My claim has been we really already are in a recession of sorts, which shows clearly in GDI, which normally tracks exactly with GDP (and slightly leads it), and not in GDP, which is the party that has strayed in this normally tight courtship, as Roberts explains in his own article.
In the graph below, the barely visible dotted line shows where the Michigan Index would be if energy prices are fully factored in based on where they have gone:
In recession territory.
That is where sentiment would be if gas prices had been as high as they now are and as they are likely to remain.
Tailwinds remain for oil, and therefore the nascent recent rise in gas prices is poised to continue as well. That could be the final straw which unseats the US consumer and tips the US into a recession.
The point being that, as gas prices rise, consumer sentiment can quickly change. When that happens right as the last of consumer savings becomes largely depleted in October at a time when credit has nearly maxed out and becomes hugely pricey because of Fed interest hikes, then the economy can quickly make that shift into an unmistakeable recession. When consumers stop buying out of their remaining savings and petroleum-based energy prices press them to cut other budget areas to meet their heating and commuting needs, the nascent recession will open up beneath our feet.

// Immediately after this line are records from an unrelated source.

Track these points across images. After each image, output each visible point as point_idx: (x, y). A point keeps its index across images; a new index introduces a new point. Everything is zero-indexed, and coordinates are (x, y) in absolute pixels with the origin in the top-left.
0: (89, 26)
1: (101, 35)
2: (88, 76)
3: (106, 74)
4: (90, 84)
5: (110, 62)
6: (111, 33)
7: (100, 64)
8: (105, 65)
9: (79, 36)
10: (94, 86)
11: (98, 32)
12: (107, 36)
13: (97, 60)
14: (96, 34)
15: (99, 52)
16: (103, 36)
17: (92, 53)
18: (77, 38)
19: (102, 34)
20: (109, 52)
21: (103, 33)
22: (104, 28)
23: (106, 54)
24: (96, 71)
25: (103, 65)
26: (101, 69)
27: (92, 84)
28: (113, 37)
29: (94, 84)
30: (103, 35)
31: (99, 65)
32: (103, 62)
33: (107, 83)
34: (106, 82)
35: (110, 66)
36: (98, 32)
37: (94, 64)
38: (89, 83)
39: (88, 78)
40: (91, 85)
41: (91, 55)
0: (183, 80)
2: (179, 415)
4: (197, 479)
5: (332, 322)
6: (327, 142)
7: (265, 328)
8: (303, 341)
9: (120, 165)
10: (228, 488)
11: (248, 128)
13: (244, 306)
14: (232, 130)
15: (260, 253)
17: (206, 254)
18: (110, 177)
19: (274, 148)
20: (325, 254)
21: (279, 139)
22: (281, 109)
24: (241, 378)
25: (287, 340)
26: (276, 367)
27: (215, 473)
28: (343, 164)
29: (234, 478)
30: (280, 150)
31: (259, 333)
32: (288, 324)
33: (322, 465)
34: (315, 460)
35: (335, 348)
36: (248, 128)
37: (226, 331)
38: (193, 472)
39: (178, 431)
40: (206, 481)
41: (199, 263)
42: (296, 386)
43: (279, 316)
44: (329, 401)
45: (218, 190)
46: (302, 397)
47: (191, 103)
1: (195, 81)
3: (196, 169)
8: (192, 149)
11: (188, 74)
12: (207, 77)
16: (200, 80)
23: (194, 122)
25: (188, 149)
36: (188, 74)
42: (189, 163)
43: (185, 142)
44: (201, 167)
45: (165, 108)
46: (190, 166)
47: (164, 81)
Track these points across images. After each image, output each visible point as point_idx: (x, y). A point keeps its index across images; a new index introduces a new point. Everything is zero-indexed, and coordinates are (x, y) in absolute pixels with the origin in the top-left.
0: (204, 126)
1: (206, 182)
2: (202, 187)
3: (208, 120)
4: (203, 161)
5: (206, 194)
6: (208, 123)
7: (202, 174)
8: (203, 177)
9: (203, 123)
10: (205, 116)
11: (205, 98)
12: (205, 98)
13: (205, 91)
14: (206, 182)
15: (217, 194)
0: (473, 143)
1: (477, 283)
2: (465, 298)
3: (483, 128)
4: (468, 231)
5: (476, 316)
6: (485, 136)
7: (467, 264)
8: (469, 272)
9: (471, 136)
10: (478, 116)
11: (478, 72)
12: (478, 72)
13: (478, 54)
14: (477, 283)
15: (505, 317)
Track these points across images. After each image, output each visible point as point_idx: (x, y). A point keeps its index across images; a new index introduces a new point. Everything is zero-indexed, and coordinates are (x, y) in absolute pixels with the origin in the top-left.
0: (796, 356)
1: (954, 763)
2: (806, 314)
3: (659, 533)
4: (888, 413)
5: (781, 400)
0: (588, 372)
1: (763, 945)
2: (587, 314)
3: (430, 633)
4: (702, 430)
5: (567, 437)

It is already there in so many ways, masked by the gross misunderstanding of labor. An increase in CPI, correspondent with rising energy prices that effect the price of everything, will really push the consumer hard and turn not just the sentiment of consumers but the sentiment of stock investors and bond investors as well when they see those CPI number start to rise again … just like the PCE inflation numbers already are doing.
The Fed’s apple cart is going to tip over just as we get to that cider time of year.